BAT and the Challenge of Remaking LGCs in Nigeria
By Chief Stephen Lawani
President Bola Tinubu has, from a completely unexpected angle, offered something unifying of Nigerians. It is last Thursday’s Supreme Court ruling granting financial autonomy to the local government councils as a tier of government in the country.
Hitherto, state governors have, for whatever reasons, pocketed local governments by manipulating the Joint Accounts Allocation Committee in their own favour.
Although local government councils will still face the problems of human resources with the technical sophistication to play the game changer in development administration, the greatest hurdle hitherto has been the denial of even the minimum financial resources with which to do just anything.
This is the background which gives the Supreme Court ruling the transformative potential Nigerians are, consciously and otherwise, celebrating in the massive, consensual reception for the judgement across the country.
With a little tinkering, local government councils should hopefully begin to define the development politics at the grassroots across Nigeria soon. If and when that happens, no one would be able to deny the Tinubu administration the credit for it.
If the truth be told, the local government councils have been missing in Nigerian politics since 1979. Subsequently, the assumptions underpinning its insertion in the 1979 Constitution (as amended) as a layer of power have not materialised.

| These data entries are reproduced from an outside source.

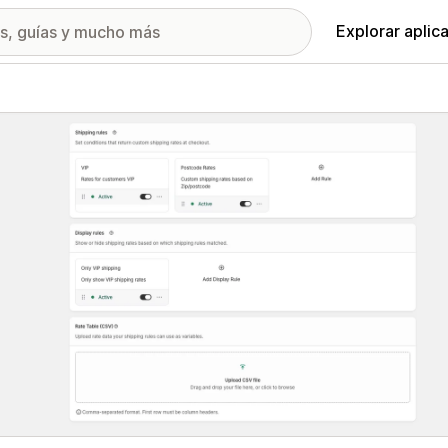
Explorar aplic
ía de imágenes destacadas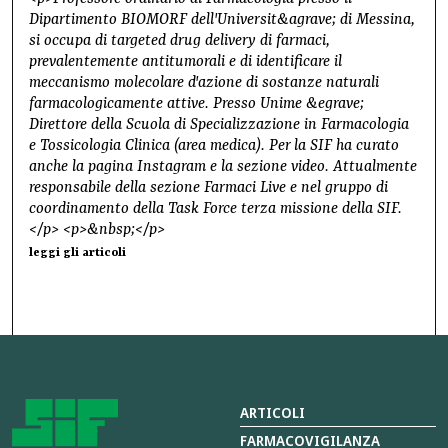
Dipartimento BIOMORF dell'Universit&agrave; di Messina,
si occupa di targeted drug delivery di farmaci,
prevalentemente antitumorali e di identificare il
meccanismo molecolare d'azione di sostanze naturali
farmacologicamente attive. Presso Unime &egrave;
Direttore della Scuola di Specializzazione in Farmacologia
e Tossicologia Clinica (area medica). Per la SIF ha curato
anche la pagina Instagram e la sezione video. Attualmente
responsabile della sezione Farmaci Live e nel gruppo di
coordinamento della Task Force terza missione della SIF.
</p> <p>&nbsp;</p>
leggi gli articoli
ARTICOLI
FARMACOVIGILANZA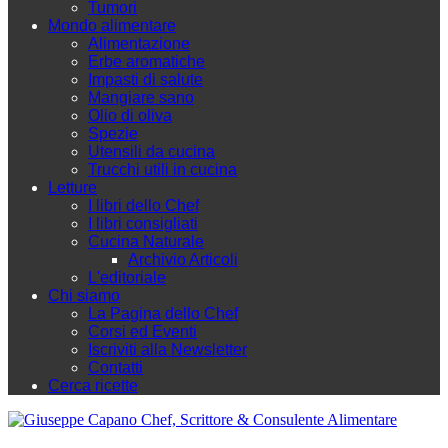
Tumori
Mondo alimentare
Alimentazione
Erbe aromatiche
Impasti di salute
Mangiare sano
Olio di oliva
Spezie
Utensili da cucina
Trucchi utili in cucina
Letture
I libri dello Chef
I libri consigliati
Cucina Naturale
Archivio Articoli
L'editoriale
Chi siamo
La Pagina dello Chef
Corsi ed Eventi
Iscriviti alla Newsletter
Contatti
Cerca ricette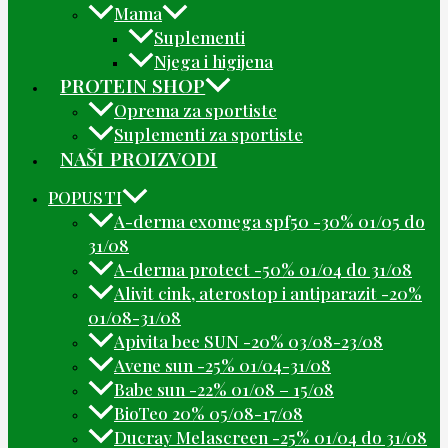
Mama
Suplementi
Njega i higijena
PROTEIN SHOP
Oprema za sportiste
Suplementi za sportiste
NAŠI PROIZVODI
POPUSTI
A-derma exomega spf50 -30% 01/05 do
31/08
A-derma protect -50% 01/04 do 31/08
Alivit cink, aterostop i antiparazit -20%
01/08-31/08
Apivita bee SUN -20% 03/08-23/08
Avene sun -25% 01/04-31/08
Babe sun -22% 01/08 – 15/08
BioTeo 20% 05/08-17/08
Ducray Melascreen -25% 01/04 do 31/08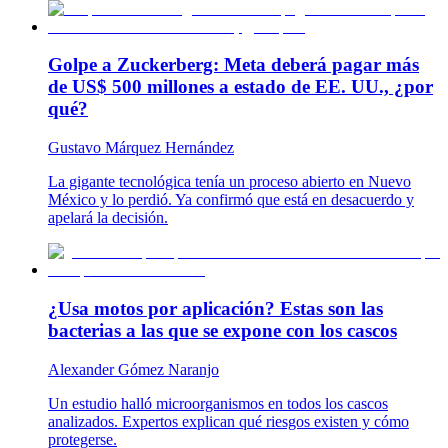
Golpe a Zuckerberg: Meta deberá pagar más
de US$ 500 millones a estado de EE. UU., ¿por
qué?
Gustavo Márquez Hernández
La gigante tecnológica tenía un proceso abierto en Nuevo
México y lo perdió. Ya confirmó que está en desacuerdo y
apelará la decisión.
¿Usa motos por aplicación? Estas son las
bacterias a las que se expone con los cascos
Alexander Gómez Naranjo
Un estudio halló microorganismos en todos los cascos
analizados. Expertos explican qué riesgos existen y cómo
protegerse.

The idea of local government councils headed by experienced politicians who can manage local conflicts, superintend development projects and make local government councils leadership recruitment grounds have substantially been lost.
It is against the above backgrounds that the president may consider further interventions to consolidate the Supreme Court ruling.
The basis of my argument for further interventions is that if this regime makes Nigeria to gain the local government tier alone, it would have moved Nigeria forward a lot.
Getting the local government councils going as the engine rooms of development across the country is thus worth personal presidential superintendence.
One area of such intervention must be on elections into the local government councils. At the moment, elections into the councils are conducted by State Independent Electoral Commission (SIEC).
Read Also:
What we have seen so far is that the party in power in respective states end up winning all the local government councils in such a state in all such elections. That trend suggests a thick question mark, with particular reference to the democratic, developmental and leadership recruitment and training essences expected from that tier of government.
It is not clear to me how President Tinubu and his cabinet may precisely intervene but one option seems to recommend itself: transfer the conduct of elections into local government councils from State Independent Electoral Commission (SIEC) to the Independent National Electoral Commission (INEC).
I probably do not need to say that whatever deficiencies one identifies with INEC, it will handle conduct of elections into local government councils better or with greater credibility.
The foregone is to say that, as welcome as the Supreme Court ruling, there are additional conditions that will guarantee the autonomy of local governments as the third tier of government in Nigeria.
One such condition is, in my view, the take over of the conduct of elections into the councils by INEC. A date should be set for this to take off throughout the country.
My second considered suggestion along which the president could intervene is the issue of the quality of persons who should be encouraged to seek chairmanship of local government councils.
The rural roots of the generalised insecurity Nigeria has experienced in the past decade should compel us to rethink the age, experience and exposure of those who seek to be local government chairmen across Nigeria.
One would think this country be better off if chairmen of local government councils are people with whom we can avoid the commoner situation today in which local government council chairmen are more of conflict parties than peace makers.
Certainly, this category of people serving as local government chairmen across the land can become an unintended investment in national unity, given their large contacts throughout the country from previous exertions.
One has in mind an Alhaji Shehu Shagari of blessed memory becoming a local government chief after being a federal operative at ministerial level and then back to president of Nigeria.
My argument would have needed no further justification if Wole Soyinka had proceeded to contest councillorship in Ogun or Lagos State as he had wanted to.
The whole point about this piece is that the Supreme Court ruling presents an opportunity for the president, the All Progressives Congress (APC) and all democratic elements to pay more than passing attention to how to strengthen the third tier of government in Nigeria.
It might take another generation to have a similar opportunity. In thinking about that tier, more and better ideas may come out from even strange quarters. It will all be for the good of Nigeria.